Creating and Managing Agents

Last updated on February 27, 2026

Softcery Platform

Build and deploy reliable AI agents with the Softcery Platform.

Get started

Every AI agent on the Softcery platform starts here. An agent is the top-level container for everything – behavior configuration, knowledge sources, evaluations, integrations, channels, and conversations all belong to a single agent.

You can create multiple agents, each serving a different purpose. A website Q&A bot, a customer support agent, a lead capture chatbot – each gets its own configuration, its own knowledge, its own deployment.

Creating an Agent

Click “Create Agent” from the sidebar or dashboard. Give it a name and a description. That’s it – your agent exists.

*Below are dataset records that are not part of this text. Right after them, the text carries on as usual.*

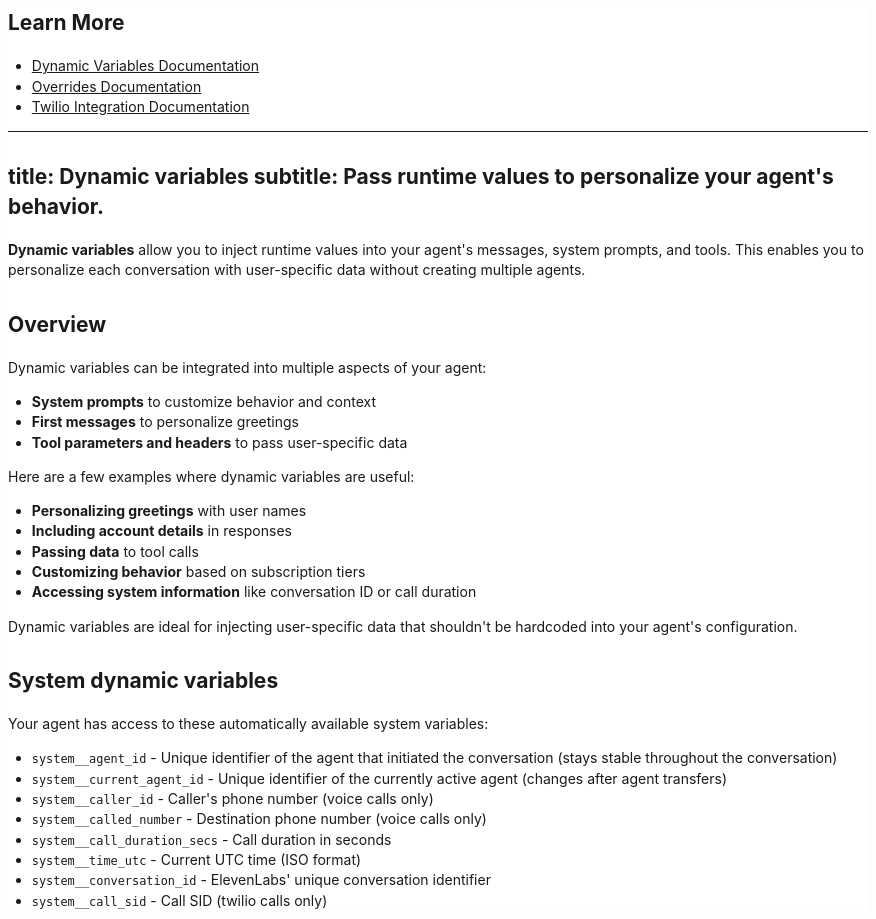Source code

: ## Learn More

- [Dynamic Variables Documentation](/docs/conversational-ai/customization/personalization/dynamic-variables)
- [Overrides Documentation](/docs/conversational-ai/customization/personalization/overrides)
- [Twilio Integration Documentation](/docs/conversational-ai/customization/personalization/twilio-personalization)


---
title: Dynamic variables
subtitle: Pass runtime values to personalize your agent's behavior.
---

**Dynamic variables** allow you to inject runtime values into your agent's messages, system prompts, and tools. This enables you to personalize each conversation with user-specific data without creating multiple agents.

## Overview

Dynamic variables can be integrated into multiple aspects of your agent:

- **System prompts** to customize behavior and context
- **First messages** to personalize greetings
- **Tool parameters and headers** to pass user-specific data

Here are a few examples where dynamic variables are useful:

- **Personalizing greetings** with user names
- **Including account details** in responses
- **Passing data** to tool calls
- **Customizing behavior** based on subscription tiers
- **Accessing system information** like conversation ID or call duration

<Info>
  Dynamic variables are ideal for injecting user-specific data that shouldn't be hardcoded into your
  agent's configuration.
</Info>

## System dynamic variables

Your agent has access to these automatically available system variables:

- `system__agent_id` - Unique identifier of the agent that initiated the conversation (stays stable throughout the conversation)
- `system__current_agent_id` - Unique identifier of the currently active agent (changes after agent transfers)
- `system__caller_id` - Caller's phone number (voice calls only)
- `system__called_number` - Destination phone number (voice calls only)
- `system__call_duration_secs` - Call duration in seconds
- `system__time_utc` - Current UTC time (ISO format)
- `system__conversation_id` - ElevenLabs' unique conversation identifier
- `system__call_sid` - Call SID (twilio calls only)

The platform immediately sets up everything your agent needs:

  • A default Chat Link channel (password-protected) so you can start testing right away
  • A blank behavior configuration ready for prompts and model selection
  • Empty slots for knowledge sources, evaluations, and integrations

From the moment you create an agent, you can start configuring and testing it. The default channel means you don’t have to set up deployment before you can see your agent in action.

The Agent Dashboard

Each agent has a dashboard that shows you everything at a glance.

Agent dashboard showing stats, conversations, and configuration cards

Real-Time Stats

The stats section shows key metrics over a configurable time period (24 hours, 1 week, 2 weeks, or 1 month):

  • Messages – Total messages exchanged between users and your agent
  • Unique Users – How many distinct people have talked to your agent
  • Success Rate – What percentage of responses actually helped the user, measured by the built-in success evaluation

A time-series chart plots messages and unique users over time, so you can see trends and spot anomalies.

Recent Conversations

Below the stats, you see recent conversations with a quick summary: which channel, how many messages, and the agent’s first reply. Click any conversation to see the full exchange.

Configuration Cards

Quick-access cards link to each configuration area – Behavior, Knowledge, Channels, Evaluations, and Tests. Each shows a brief status so you know where things stand.

Editing an Agent

Click the gear icon on the dashboard to edit your agent’s name or description. These are metadata – changing them doesn’t affect how your agent behaves or what it knows.

Cloning an Agent

Sometimes you want a copy of an existing agent as a starting point. Clone creates a full deep-copy:

  • All behavior configuration (prompts, model selection, advanced settings)
  • All knowledge sources (including file copies – each clone gets its own files)
  • All channels (with their branding and settings)
  • All evaluations (criteria, thresholds, actions)
  • All test cases

The clone is completely independent. Modifying the original doesn’t affect the clone, and vice versa.

Knowledge sources in the clone are set to “pending” and reprocessed automatically – the clone gets its own embeddings and vector store entries, not shared references to the original.

To clone, use the gear menu on the agent dashboard or the agent switcher in the sidebar.

Deleting an Agent

Deleting an agent removes everything associated with it – conversations, messages, channels, knowledge sources (including stored files and embeddings), evaluations, test cases, test runs, and all configuration versions. This is permanent.

The delete modal asks for confirmation because this operation cascades through every related entity. There’s no undo.

Switching Between Agents

The sidebar shows your current agent and lets you switch between all your agents. Click the agent name in the sidebar to open the switcher, which lists every agent in your account with quick actions for cloning or navigating to a specific agent’s dashboard.

Platform sidebar showing the agent switcher and navigation

What’s Inside an Agent

An agent is composed of several configurable pieces:

ComponentWhat It Does
BehaviorPrompts, personality, model selection, advanced settings
KnowledgeDocuments, text, and websites the agent draws from
EvaluationsQuality criteria every response must pass
IntegrationsExternal tools the agent can use (MCP servers)
ChannelsWhere and how the agent is deployed
TestsTest questions with expected behavior for batch evaluation

Each component is covered in detail in its own article. All of these belong to a single agent and work together – the knowledge informs behavior, evaluations enforce quality, integrations extend capabilities, and channels deliver the experience.

Ownership and Access

Every agent belongs to a single user. You can only see, edit, and manage agents you’ve created. All operations are ownership-verified on the backend – it’s not just a UI restriction.

Multi-user organizations and shared agent access are on the roadmap but not yet available.

Tips for Working with Multiple Agents

  • Start with presets. Use the behavior presets (Company Representative, Customer Support, Sales Lead Gen, Knowledge Base Assistant) as a foundation, then customize.
  • Clone and iterate. Want to test a different behavior approach? Clone your agent, make changes to the copy, and compare results side by side.
  • One agent per purpose. Rather than overloading a single agent with knowledge about everything, create focused agents with specific knowledge bases. A support bot and a sales bot serve different conversations – give them different configurations.
  • Name descriptively. When you have several agents, clear names save time. “Acme Support Bot” is better than “Agent 1.”